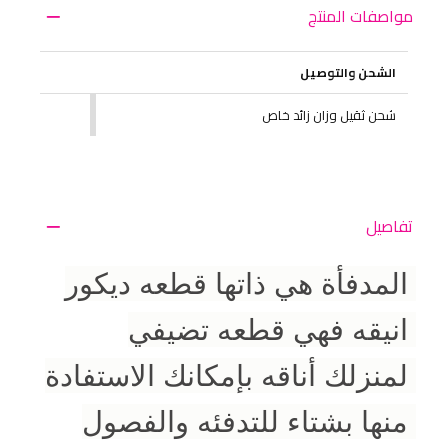
مواصفات المنتج
الشحن والتوصيل
شحن ثقيل وزان زائد خاص
تفاصيل
المدفأة هي ذاتها قطعه ديكور 
انيقه فهي قطعه تضيفي 
لمنزلك أناقه بإمكانك الاستفادة 
منها بشتاء للتدفئه والفصول 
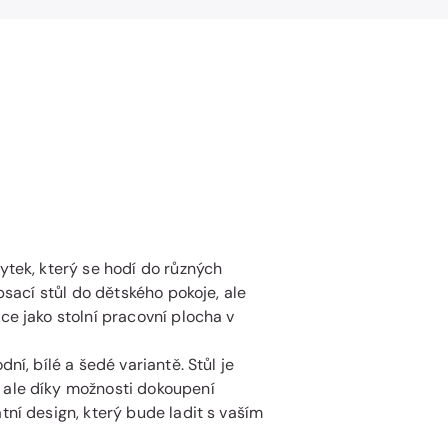
ytek, který se hodí do různých
psací stůl do dětského pokoje, ale
ce jako stolní pracovní plocha v
dní, bílé a šedé variantě. Stůl je
 ale díky možnosti dokoupení
tní design, který bude ladit s vaším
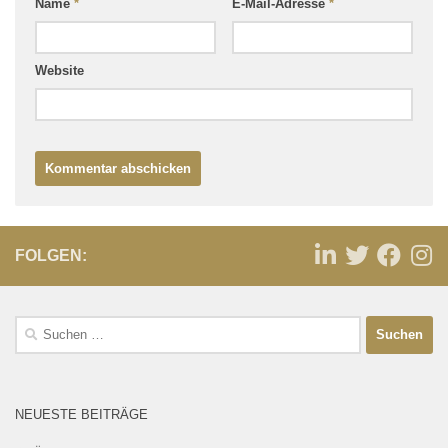
Name
*
E-Mail-Adresse
*
Website
FOLGEN:
NEUESTE BEITRÄGE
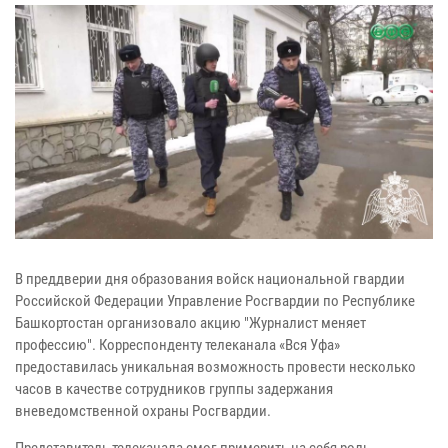
В преддверии дня образования войск национальной гвардии
Российской Федерации Управление Росгвардии по Республике
Башкортостан организовало акцию "Журналист меняет
профессию". Корреспонденту телеканала «Вся Уфа»
предоставилась уникальная возможность провести несколько
часов в качестве сотрудников группы задержания
вневедомственной охраны Росгвардии.
Представитель телеканала смог примерить на себя роль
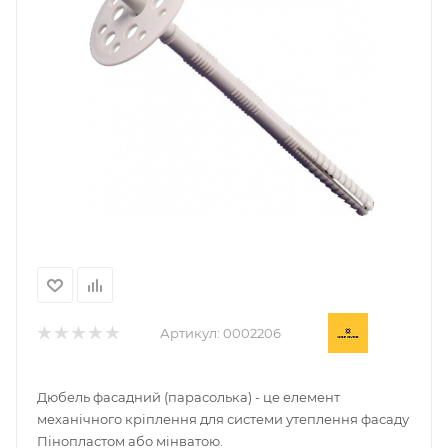
Артикул:
0002206
Дюбель фасадний (парасолька) - це елемент
механічного кріплення для системи утеплення фасаду
Пінопластом або мінватою.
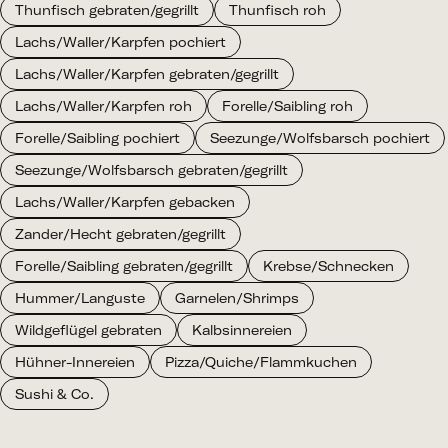
Thunfisch gebraten/gegrillt
Thunfisch roh
Lachs/Waller/Karpfen pochiert
Lachs/Waller/Karpfen gebraten/gegrillt
Lachs/Waller/Karpfen roh
Forelle/Saibling roh
Forelle/Saibling pochiert
Seezunge/Wolfsbarsch pochiert
Seezunge/Wolfsbarsch gebraten/gegrillt
Lachs/Waller/Karpfen gebacken
Zander/Hecht gebraten/gegrillt
Forelle/Saibling gebraten/gegrillt
Krebse/Schnecken
Hummer/Languste
Garnelen/Shrimps
Wildgeflügel gebraten
Kalbsinnereien
Hühner-Innereien
Pizza/Quiche/Flammkuchen
Sushi & Co.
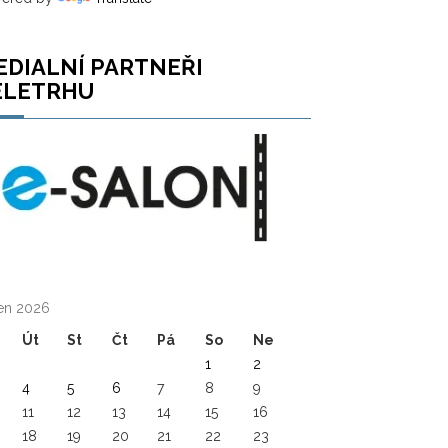
EDIALNÍ PARTNEŘI
ELETRHU
en 2026
Út
St
Čt
Pá
So
Ne
1
2
4
5
6
7
8
9
11
12
13
14
15
16
18
19
20
21
22
23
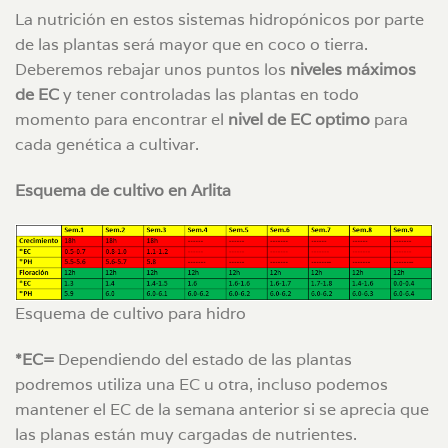
La nutrición en estos sistemas hidropónicos por parte
de las plantas será mayor que en coco o tierra.
Deberemos rebajar unos puntos los
niveles máximos
de EC
y tener controladas las plantas en todo
momento para encontrar el
nivel de EC optimo
para
cada genética a cultivar.
Esquema de cultivo en Arlita
Esquema de cultivo para hidro
*EC=
Dependiendo del estado de las plantas
podremos utiliza una EC u otra, incluso podemos
mantener el EC de la semana anterior si se aprecia que
las planas están muy cargadas de nutrientes.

### WHAT IS BEING ASKED
Find where "Deberemos rebajar unos puntos los" occurs in the data, and please write out that line through the last line exactly, with nothing else.

### RESPONSE AREA
Deberemos rebajar unos puntos los
niveles máximos
de EC
y tener controladas las plantas en todo
momento para encontrar el
nivel de EC optimo
para
cada genética a cultivar.
Esquema de cultivo en Arlita
Esquema de cultivo para hidro
*EC=
Dependiendo del estado de las plantas
podremos utiliza una EC u otra, incluso podemos
mantener el EC de la semana anterior si se aprecia que
las planas están muy cargadas de nutrientes.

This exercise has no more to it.